ASSIGNED TASK
Make an exact copy of all the records, one that contains none of the pictures.

PROVIDED INFORMATION
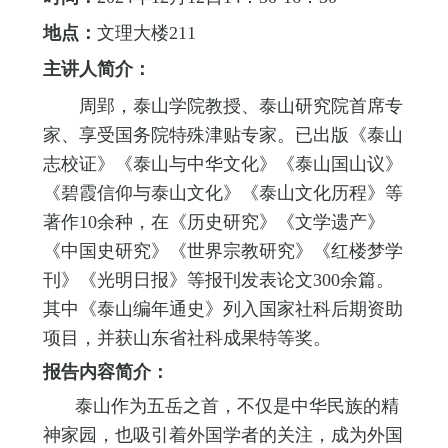
地点：
文理大楼211
主讲人简介：
周郢，泰山学院教授、泰山研究院首席专
家、享受国务院特殊津贴专家。已出版《泰山
志校证》《泰山与中华文化》《泰山国山议》
《碧霞信仰与泰山文化》《泰山文化历程》等
著作10余种，在《历史研究》《文学遗产》
《中国史研究》《世界宗教研究》《红楼梦学
刊》《光明日报》等报刊发表论文300余篇。
其中《泰山编年通史》列入国家社科后期资助
项目，并获山东省社科成果特等奖。
报告内容简介：
泰山作为五岳之首，不仅是中华民族的精
神家园，也吸引着外国学者的关注，成为外国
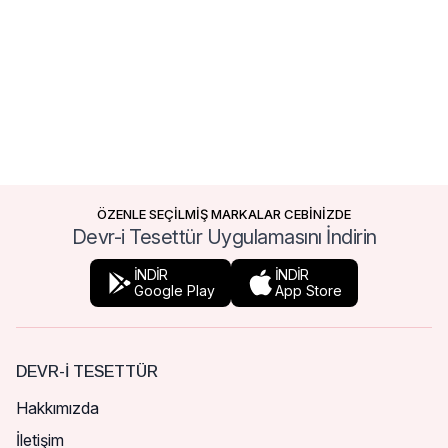
ÖZENLE SEÇİLMİŞ MARKALAR CEBİNİZDE
Devr-i Tesettür Uygulamasını İndirin
İNDİR
İNDİR
Google Play
App Store
DEVR-I TESETTÜR
Hakkımızda
İletişim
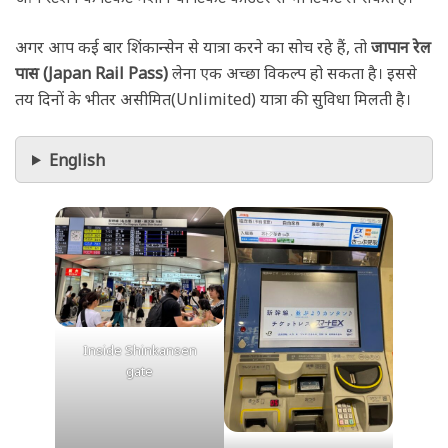
अगर आप कई बार शिंकान्सेन से यात्रा करने का सोच रहे हैं, तो
जापान रेल
पास (Japan Rail Pass)
लेना एक अच्छा विकल्प हो सकता है। इससे
तय दिनों के भीतर असीमित(Unlimited) यात्रा की सुविधा मिलती है।
English
Inside Shinkansen
gate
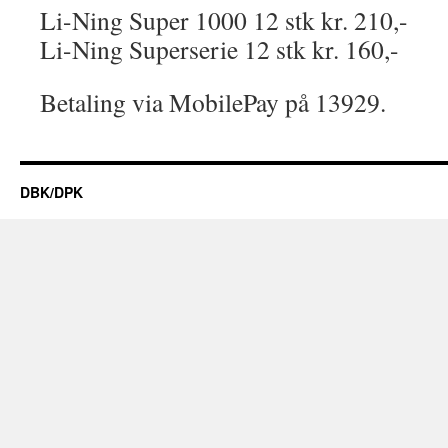
Li-Ning Super 1000 12 stk kr. 210,-
Li-Ning Superserie 12 stk kr. 160,-
Betaling via MobilePay på 13929.
DBK/DPK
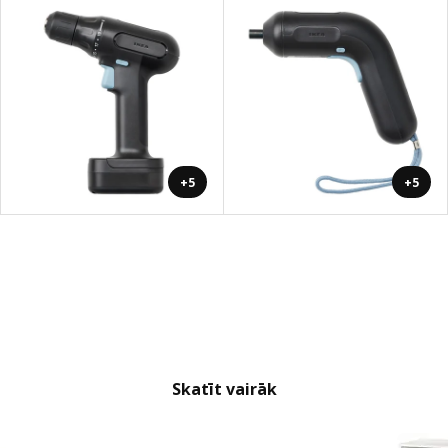
+5
+5
Skatīt vairāk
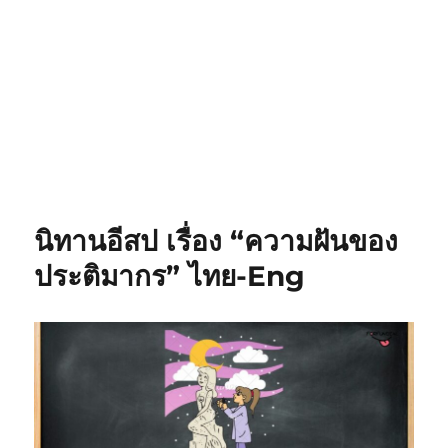
นิทานอีสป เรื่อง “ความฝันของ
ประติมากร” ไทย-Eng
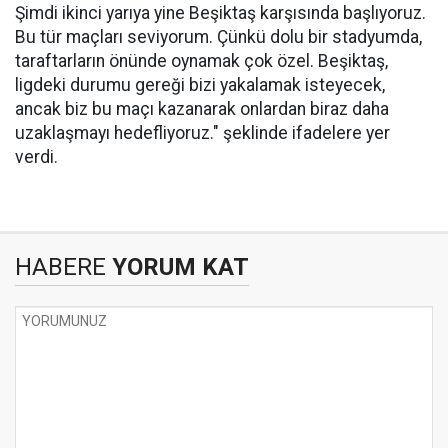
Şimdi ikinci yarıya yine Beşiktaş karşısında başlıyoruz.
Bu tür maçları seviyorum. Çünkü dolu bir stadyumda,
taraftarların önünde oynamak çok özel. Beşiktaş,
ligdeki durumu gereği bizi yakalamak isteyecek,
ancak biz bu maçı kazanarak onlardan biraz daha
uzaklaşmayı hedefliyoruz." şeklinde ifadelere yer
verdi.
HABERE
YORUM KAT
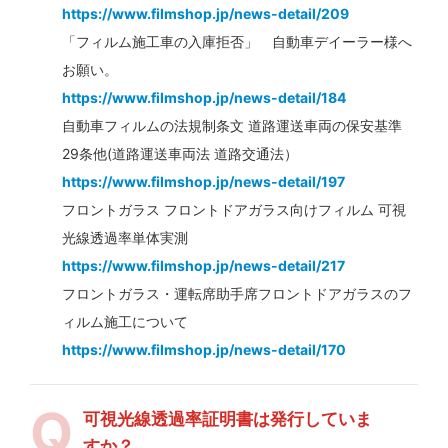
https://www.filmshop.jp/news-detail/209
「フィルム施工車の入庫拒否」 自動車デイーラー様へ
お願い。
https://www.filmshop.jp/news-detail/184
自動車フィルムの法規制条文 道路運送車両の保安基準
29条他(道路運送車両法 道路交通法）
https://www.filmshop.jp/news-detail/197
フロントガラス フロントドアガラス向けフィルム 可視
光線透過率単体実測
https://www.filmshop.jp/news-detail/217
フロントガラス・運転席助手席フロントドアガラスのフ
ィルム施工について
https://www.filmshop.jp/news-detail/170
可視光線透過率証明書は発行していま
すか？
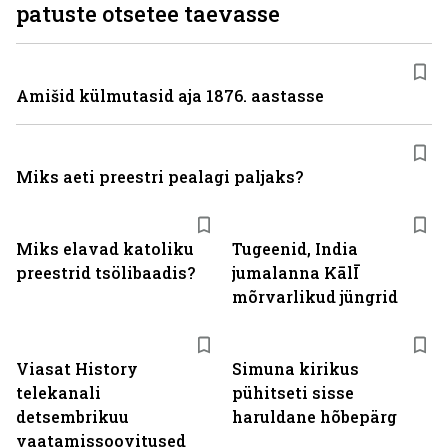
patuste otsetee taevasse
Amišid külmutasid aja 1876. aastasse
Miks aeti preestri pealagi paljaks?
Miks elavad katoliku
Tugeenid, India
preestrid tsölibaadis?
jumalanna KālĪ
mõrvarlikud jüngrid
ST
Viasat History
Simuna kirikus
telekanali
pühitseti sisse
detsembrikuu
haruldane hõbepärg
vaatamissoovitused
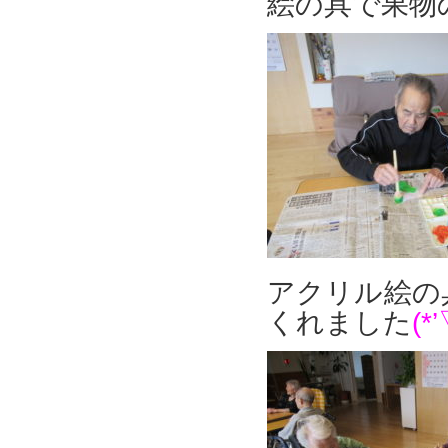
絵の具で果物
アクリル絵の
くれました
(*’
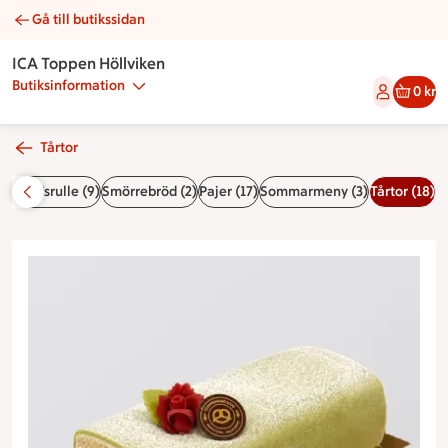
Gå till butikssidan
Prinsesslängd | Catering ICA Toppen Höllviken
ICA Toppen Höllviken
Butiksinformation
0 kr
Tårtor
nnbrödsrulle (9)
Smörrebröd (2)
Pajer (17)
Sommarmeny (3)
Tårtor (18)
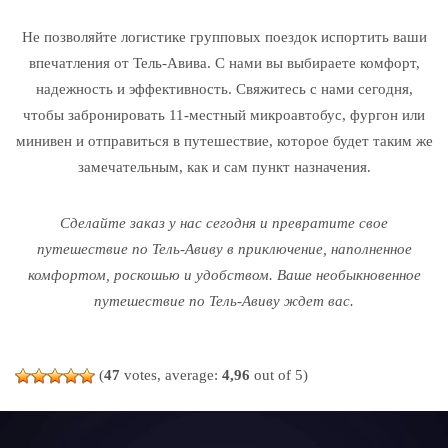
Не позволяйте логистике групповых поездок испортить ваши
впечатления от Тель-Авива. С нами вы выбираете комфорт,
надежность и эффективность. Свяжитесь с нами сегодня,
чтобы забронировать 11-местный микроавтобус, фургон или
минивен и отправиться в путешествие, которое будет таким же
замечательным, как и сам пункт назначения.
Сделайте заказ у нас сегодня и превратите свое
путешествие по Тель-Авиву в приключение, наполненное
комфортом, роскошью и удобством. Ваше необыкновенное
путешествие по Тель-Авиву ждет вас.
(
47
votes, average:
4,96
out of 5)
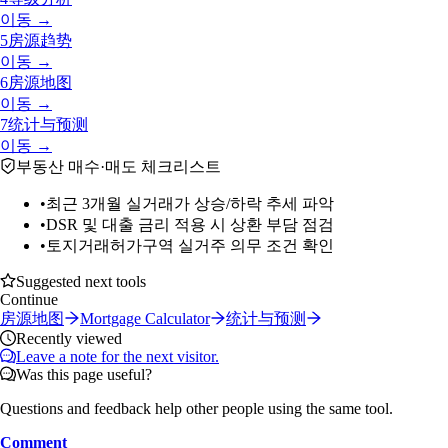
이동 →
5
房源趋势
이동 →
6
房源地图
이동 →
7
统计与预测
이동 →
부동산 매수·매도 체크리스트
•
최근 3개월 실거래가 상승/하락 추세 파악
•
DSR 및 대출 금리 적용 시 상환 부담 점검
•
토지거래허가구역 실거주 의무 조건 확인
Suggested next tools
Continue
房源地图
Mortgage Calculator
统计与预测
Recently viewed
Leave a note for the next visitor.
Was this page useful?
Questions and feedback help other people using the same tool.
Comment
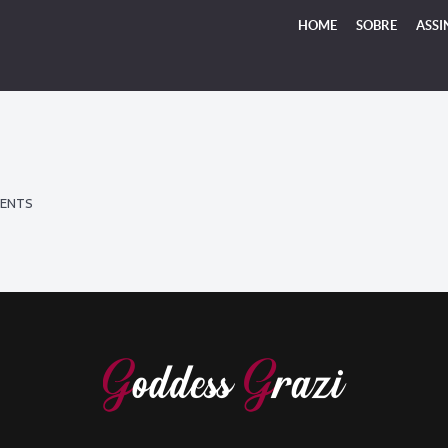
HOME
SOBRE
ASSI
ENTS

ANSWER
地点：
文理大楼211
主讲人简介：
周郢，泰山学院教授、泰山研究院首席专
家、享受国务院特殊津贴专家。已出版《泰山
志校证》《泰山与中华文化》《泰山国山议》
《碧霞信仰与泰山文化》《泰山文化历程》等
著作10余种，在《历史研究》《文学遗产》
《中国史研究》《世界宗教研究》《红楼梦学
刊》《光明日报》等报刊发表论文300余篇。
其中《泰山编年通史》列入国家社科后期资助
项目，并获山东省社科成果特等奖。
报告内容简介：
泰山作为五岳之首，不仅是中华民族的精
神家园，也吸引着外国学者的关注，成为外国
ÖZENLE SEÇİLMİŞ MARKALAR CEBİNİZDE
Devr-i Tesettür Uygulamasını İndirin
İNDİR
İNDİR
Google Play
App Store
DEVR-I TESETTÜR
Hakkımızda
İletişim
अगर आप कई बार शिंकान्सेन से यात्रा करने का सोच रहे हैं, तो
जापान रेल
पास (Japan Rail Pass)
लेना एक अच्छा विकल्प हो सकता है। इससे
तय दिनों के भीतर असीमित(Unlimited) यात्रा की सुविधा मिलती है।
English
Inside Shinkansen
gate
Li-Ning Super 1000 12 stk kr. 210,-
Li-Ning Superserie 12 stk kr. 160,-
Betaling via MobilePay på 13929.
DBK/DPK
+5
+5
Skatīt vairāk
นิทานอีสป เรื่อง “ความฝันของ
ประติมากร” ไทย-Eng
Şimdi ikinci yarıya yine Beşiktaş karşısında başlıyoruz.
Bu tür maçları seviyorum. Çünkü dolu bir stadyumda,
taraftarların önünde oynamak çok özel. Beşiktaş,
ligdeki durumu gereği bizi yakalamak isteyecek,
ancak biz bu maçı kazanarak onlardan biraz daha
uzaklaşmayı hedefliyoruz." şeklinde ifadelere yer
verdi.
HABERE
YORUM KAT
https://www.filmshop.jp/news-detail/209
「フィルム施工車の入庫拒否」 自動車デイーラー様へ
お願い。
https://www.filmshop.jp/news-detail/184
自動車フィルムの法規制条文 道路運送車両の保安基準
29条他(道路運送車両法 道路交通法）
https://www.filmshop.jp/news-detail/197
フロントガラス フロントドアガラス向けフィルム 可視
光線透過率単体実測
https://www.filmshop.jp/news-detail/217
フロントガラス・運転席助手席フロントドアガラスのフ
ィルム施工について
https://www.filmshop.jp/news-detail/170
可視光線透過率証明書は発行していま
すか？
patuste otsetee taevasse
Amišid külmutasid aja 1876. aastasse
Miks aeti preestri pealagi paljaks?
Miks elavad katoliku
Tugeenid, India
preestrid tsölibaadis?
jumalanna KālĪ
mõrvarlikud jüngrid
ST
Viasat History
Simuna kirikus
telekanali
pühitseti sisse
detsembrikuu
haruldane hõbepärg
vaatamissoovitused
絵の具で果物
アクリル絵の
くれました
(*’
Gå till butikssidan
Prinsesslängd | Catering ICA Toppen Höllviken
ICA Toppen Höllviken
Butiksinformation
0 kr
Tårtor
nnbrödsrulle (9)
Smörrebröd (2)
Pajer (17)
Sommarmeny (3)
Tårtor (18)
Не позволяйте логистике групповых поездок испортить ваши
впечатления от Тель-Авива. С нами вы выбираете комфорт,
надежность и эффективность. Свяжитесь с нами сегодня,
чтобы забронировать 11-местный микроавтобус, фургон или
минивен и отправиться в путешествие, которое будет таким же
замечательным, как и сам пункт назначения.
Сделайте заказ у нас сегодня и превратите свое
путешествие по Тель-Авиву в приключение, наполненное
комфортом, роскошью и удобством. Ваше необыкновенное
путешествие по Тель-Авиву ждет вас.
(
47
votes, average:
4,96
out of 5)
이동 →
5
房源趋势
이동 →
6
房源地图
이동 →
7
统计与预测
이동 →
부동산 매수·매도 체크리스트
•
최근 3개월 실거래가 상승/하락 추세 파악
•
DSR 및 대출 금리 적용 시 상환 부담 점검
•
토지거래허가구역 실거주 의무 조건 확인
Suggested next tools
Continue
房源地图
Mortgage Calculator
统计与预测
Recently viewed
Leave a note for the next visitor.
Was this page useful?
Questions and feedback help other people using the same tool.
Comment
HOME
SOBRE
ASSI
ENTS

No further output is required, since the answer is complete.